St. Marys Paper Ltd. was a manufacturer of pulp and paper, with its mill located in Sault Ste. Marie, Ontario, Canada. The mill was situated on the St. Marys River waterfront, just east of Algoma Steel.

==History==

===Formation===
The pulp mill was originally established as the "Sault Ste. Marie Pulp and Paper Company" in 1895 by Francis Clergue. It was located on the site of a Northwest Company trading post that was established in 1874.

Clergue also incorporated the "Ontario Pulp and Paper Company" to operate a parallel mill for newsprint production.

Following the collapse of the Clergue industrial empire in 1903, it closed for several months before being operated in receivership until 1905. The Clergue companies became part of the Lake Superior Corporation in 1904, which arranged for the transfer of the assets of the Sault Ste. Marie Pulp and Paper Company to the Lake Superior Paper Company Ltd. in 1911. Lake Superior Paper amalgamated with Spanish River Pulp & Paper Mills in 1917, which operated the mill until the Abitibi Power and Paper Company purchased it in 1928.

The mill was acquired by St Marys Paper Inc. from Abitibi in 1984, for which loan guarantees were secured from the Government of Canada. St Marys Paper was controlled by a private investor, Dan Alexander, who arranged to invest heavily in a fifth paper machine.

===Operation===
St. Mary's Paper operated a supercalendar grade paper mill with three paper machines, with a total annual capacity of 240,000 tons.

It produced SCA premium, SCA and SCB paper grades under the trade names Sequence, Sequel and Synpress. Paper produced at the mill was primarily purchased by magazine publishers and large retail companies for high quality advertising inserts, flyers and catalogues.

===Hard times and restructurings===
St Mary's Paper, in common with the rest of the pulp and paper industry in Canada, had been facing many adverse economic factors in recent years, arising from international economic trends, provincial policies and changing technology. This resulted in three successive restructurings between 1993 and 2012:

- The company declared bankruptcy in April 1993 and was operated for several years by Ernst & Young. Belgravia Investments (Note: now known as Stern Partners Inc.) purchased the mill in 1994 and made the facility viable with the assistance of the employees, the Ontario government and the Toronto-Dominion Bank.

#### [Data shown]
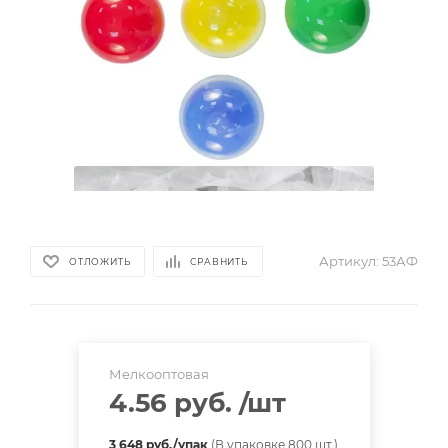
Артикул:
53АФ
ОТЛОЖИТЬ
СРАВНИТЬ
Мелкооптовая
4.56 руб.
/шт
3 648 руб./упак
(В упаковке 800 шт.)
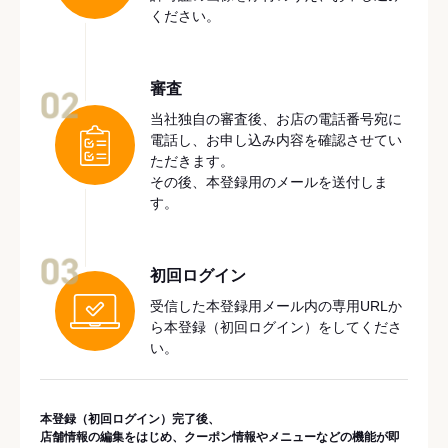
ください。
審査
02
当社独自の審査後、お店の電話番号宛に
電話し、お申し込み内容を確認させてい
ただきます。
その後、本登録用のメールを送付しま
す。
03
初回ログイン
受信した本登録用メール内の専用URLか
ら本登録（初回ログイン）をしてくださ
い。
本登録（初回ログイン）完了後、
店舗情報の編集をはじめ、クーポン情報やメニューなどの機能が即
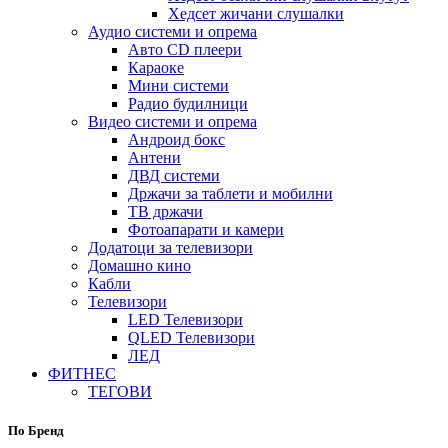
Хедсет жичани слушалки
Аудио системи и опрема
Авто CD плеери
Караоке
Мини системи
Радио будилници
Видео системи и опрема
Андроид бокс
Антени
ДВД системи
Држачи за таблети и мобилни
ТВ држачи
Фотоапарати и камери
Додатоци за телевизори
Домашно кино
Кабли
Телевизори
LED Телевизори
QLED Телевизори
ЛЕД
ФИТНЕС
ТЕГОВИ
По Бренд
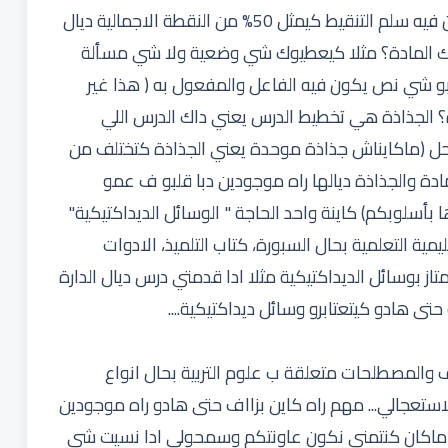
اجي نشوفو ديداكتيك المادة اللي كتعتابر مهم كيكون فيه سلم التنقيط كيمثل 50% من النقطة الاجمالية ديال
ك المادة؟ مثلا كيعطيوك شي وضعية ولا شي مسألة
بو شي نص يكون فيه الفاعل والمفعول به ( هذا غير
ة؟ الجذاذة هي تخطيط الدرس يعني داك الدرس اللي
راحل (ماكايناش جذاذة موحدة يعني الجذاذة كتختلف من
دة والجذاذة ديالها راه موجودين دبا قلبو ف عمو
بوها بأسلوبكم) كاينة واحد الحاجة " الوسائل الديداكتيكية"
ة التعلمية بحال السبورة، كتاب التلميذ، الادوات
ز بوسائل الديداكتيكية مثلا ادا قدمتي درس ديال الدارة
حتى هادو كيتعتابرو وسائل ديداكتيكية....
ريف والمصطلحات متعلقة ب علوم التربية بحال انواع
الاستعجالي... مهم راه كاين بزااف حتى هادو راه موجودين
ادا ماكان كنتمنى نكون عاونتكم وسمحولي ادا نسيت شي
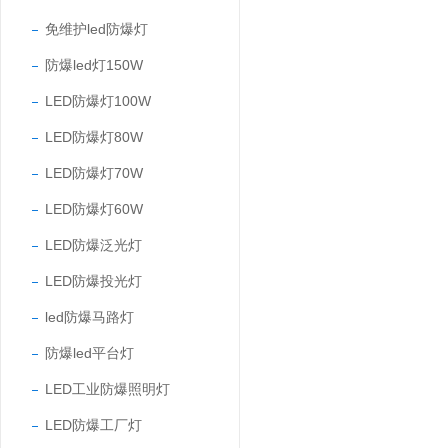
免维护led防爆灯
防爆led灯150W
LED防爆灯100W
LED防爆灯80W
LED防爆灯70W
LED防爆灯60W
LED防爆泛光灯
LED防爆投光灯
led防爆马路灯
防爆led平台灯
LED工业防爆照明灯
LED防爆工厂灯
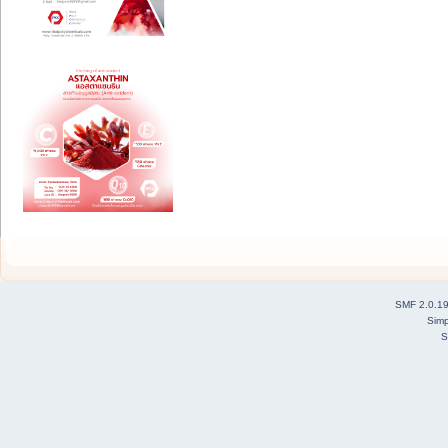
SMF 2.0.1
Simp
S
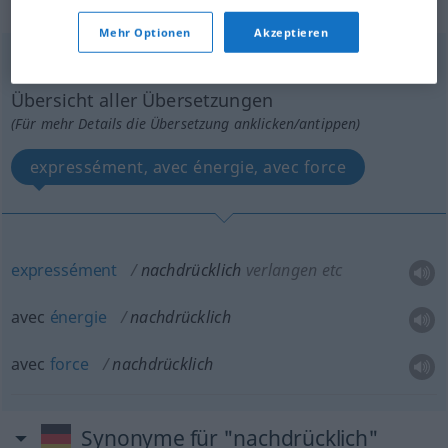
„nachdrücklich“
: Adverb
Mehr Optionen
Akzeptieren
nachdrücklich
adv
Übersicht aller Übersetzungen
(Für mehr Details die Übersetzung anklicken/antippen)
expressément, avec énergie, avec force
expressément
nachdrücklich
verlangen etc
avec
énergie
nachdrücklich
avec
force
nachdrücklich
Synonyme für "nachdrücklich"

#### [Exercise requirements]
1: According to the St. Marys Paper text, what was the total annual capacity of the mill's three paper machines?
2: List every trade name under which the mill's paper grades were sold, as given in the St. Marys Paper text.
3: Reproduce the part of the St. Marys Paper text between "Clergue also incorporated" and "it in 1928.", inclusive.

#### [Answers by item number]
1: 240,000 tons

2: Sequence, Sequel, Synpress

3:
Clergue also incorporated the "Ontario Pulp and Paper Company" to operate a parallel mill for newsprint production.

Following the collapse of the Clergue industrial empire in 1903, it closed for several months before being operated in receivership until 1905. The Clergue companies became part of the Lake Superior Corporation in 1904, which arranged for the transfer of the assets of the Sault Ste. Marie Pulp and Paper Company to the Lake Superior Paper Company Ltd. in 1911. Lake Superior Paper amalgamated with Spanish River Pulp & Paper Mills in 1917, which operated the mill until the Abitibi Power and Paper Company purchased it in 1928.